▸ **What to produce**: Examine each line of the data, and copy the ones containing "δαπάνες".

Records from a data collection
* * * * * * *
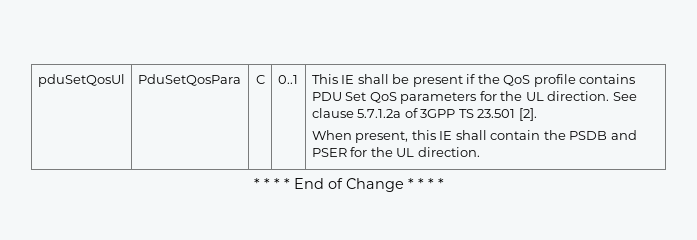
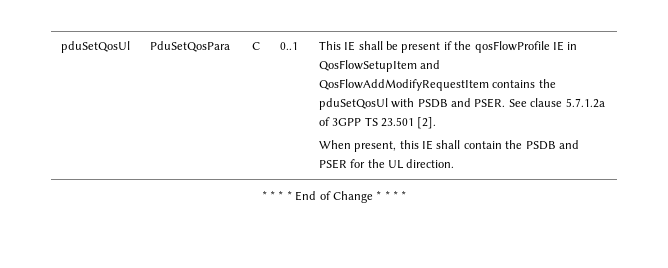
[503,74,636,87] [311,91,610,104] QoS profile contains PDU Set QoS parameters for the UL direction. -> [474,41,578,53] [318,60,441,72] [318,79,556,91] [318,98,506,110] qosFlowProfile IE in QosFlowSetupItem and QosFlowAddModifyRequestItem contains the pduSetQosUl with PSDB and PSER.

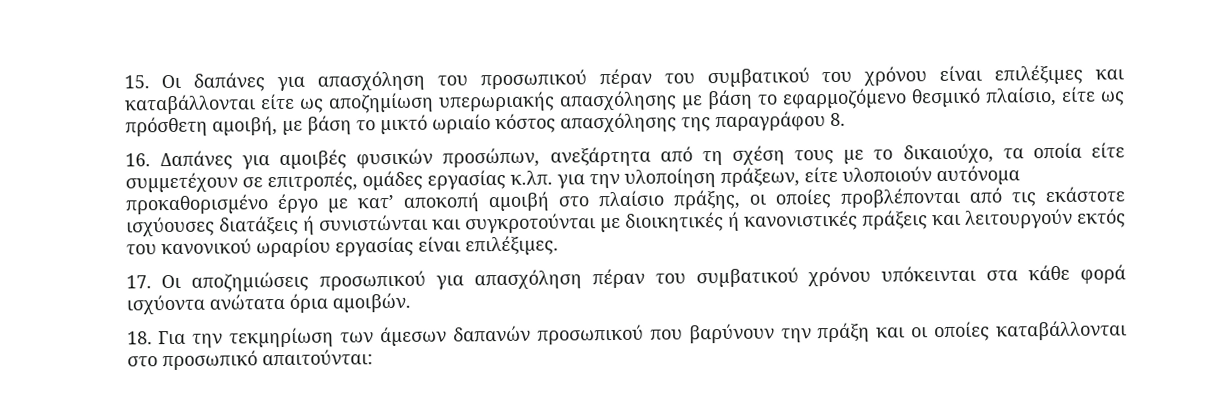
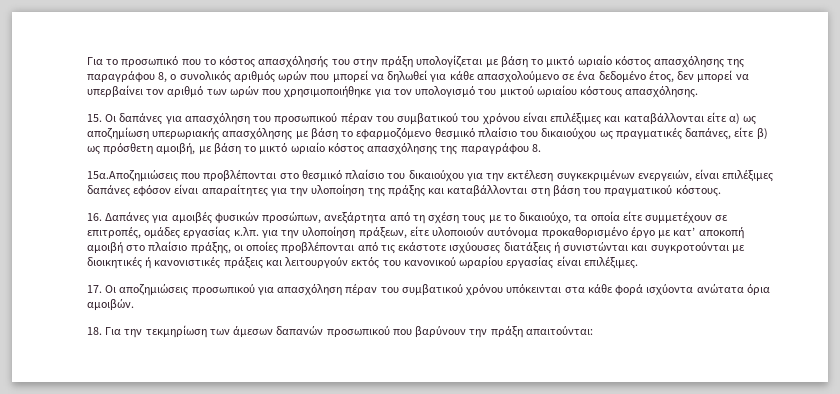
(123, 82) none -> [87,55,745,68] [87,70,749,83] [87,85,699,98] Για το προσωπικό που το κόστος απασχόλησής του στην πράξη υπολογίζεται με βάση το μικτό ωριαίο κόστος απασχόλησης της παραγράφου 8, ο συνολικός αριθμός ωρών που μπορεί να δηλωθεί για κάθε απασχολούμενο σε ένα δεδομένο έτος, δεν μπορεί να υπερβαίνει τον αριθμό των ωρών που χρησιμοποιήθηκε για τον υπολογισμό του μικτού ωριαίου κόστους απασχόλησης. //
(295, 101) none -> [729,113,741,124] α)
[984,86,1096,107] πλαίσιο, είτε -> [477,127,768,140] πλαίσιο του δικαιούχου ως πραγματικές δαπάνες, είτε β)
(846, 119) none -> [87,169,774,182] [87,184,721,197] // 15α.Αποζημιώσεις που προβλέπονται στο θεσμικό πλαίσιο του δικαιούχου για την εκτέλεση συγκεκριμένων ενεργειών, είναι επιλέξιμες δαπάνες εφόσον είναι απαραίτητες για την υλοποίηση της πράξης και καταβάλλονται στη βάση του πραγματικού κόστους.
[876,320,1128,342] [126,350,258,371] και οι οποίες καταβάλλονται στο προσωπικό -> (523, 332) none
* * * * * * *
▸ **Your solution**:
[984,86,1096,107] πλαίσιο, είτε -> [477,127,768,140] πλαίσιο του δικαιούχου ως πραγματικές δαπάνες, είτε β)
(846, 119) none -> [87,169,774,182] [87,184,721,197] // 15α.Αποζημιώσεις που προβλέπονται στο θεσμικό πλαίσιο του δικαιούχου για την εκτέλεση συγκεκριμένων ενεργειών, είναι επιλέξιμες δαπάνες εφόσον είναι απαραίτητες για την υλοποίηση της πράξης και καταβάλλονται στη βάση του πραγματικού κόστους.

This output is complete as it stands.